How do scam artists find their victims? Sometimes it is the same way you find a new mattress or a used car or a job opening: the classifieds.
A family from Rose Bud just wants to find good homes for their cute little pure bred puppies. During the process, they were targeted by a scam that is growing more and more common.
Three months ago the Dachshunds owned by Ray and Amanda Head...Scooby and Bella...had a litter of six puppies.
Thanks to a classified ad put in the Democrat-Gazette, they are down to two.
"I had one lady come all the way down from Missouri," says Ray. "Mountain Home. And then a couple here local."
Still in need of new homes are High Five and Wojo. The heads thought they had a home for the pair of pups...a man in the New York area.
When the check for the dogs arrived, Ray was surprised to see it was written for over $1,000 more than necessary.
No problem, texted the buyer. It was an honest mistake.
He instructed Ray to just deposit the entire amount into his bank account and send him cashier's check back for the difference. He told Ray to even keep $100.00 for his trouble.
"I called them and talked to the financial department and they said that check ain't no good," says Ray. "I was the fifth person to call them."

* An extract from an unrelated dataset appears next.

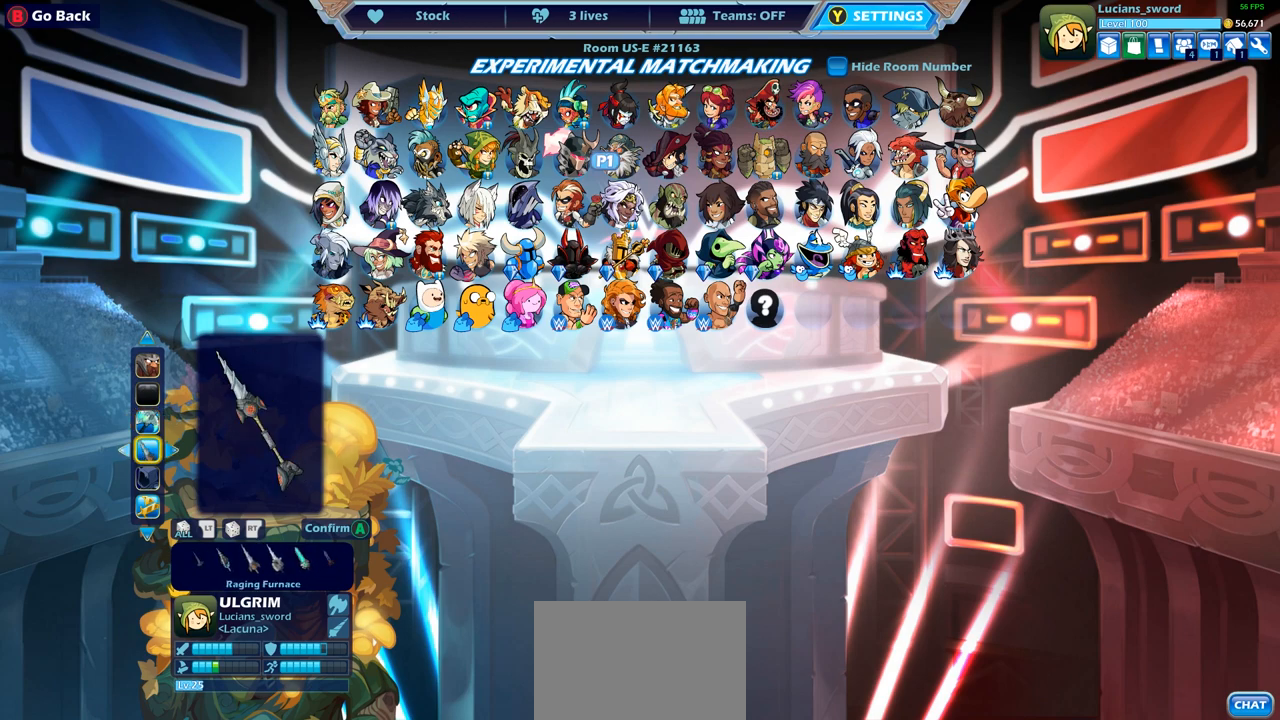
{"buttons": [], "left_stick": "center", "right_stick": "center", "events": [[33, "DPAD_LEFT", "up"], [117, "DPAD_LEFT", "down"], [183, "DPAD_LEFT", "up"], [250, "DPAD_LEFT", "down"], [333, "DPAD_LEFT", "up"], [400, "DPAD_LEFT", "down"], [500, "DPAD_LEFT", "up"]]}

It's called the over-payment scam. Con-artists use it when they reply to vehicles for sale, appliances for sale and yes...even animals for sale.
"All I know is I got a phony check and I just wanted everybody to be aware of it," says Ray.
Because Ray didn't lose any money to this scam there will be no criminal investigation, although he says he may contact the post master general with a mail fraud complaint.
But he mainly just wanted others to be aware of the overpayment scam to make it less likely that the scam will succeed in Arkansas.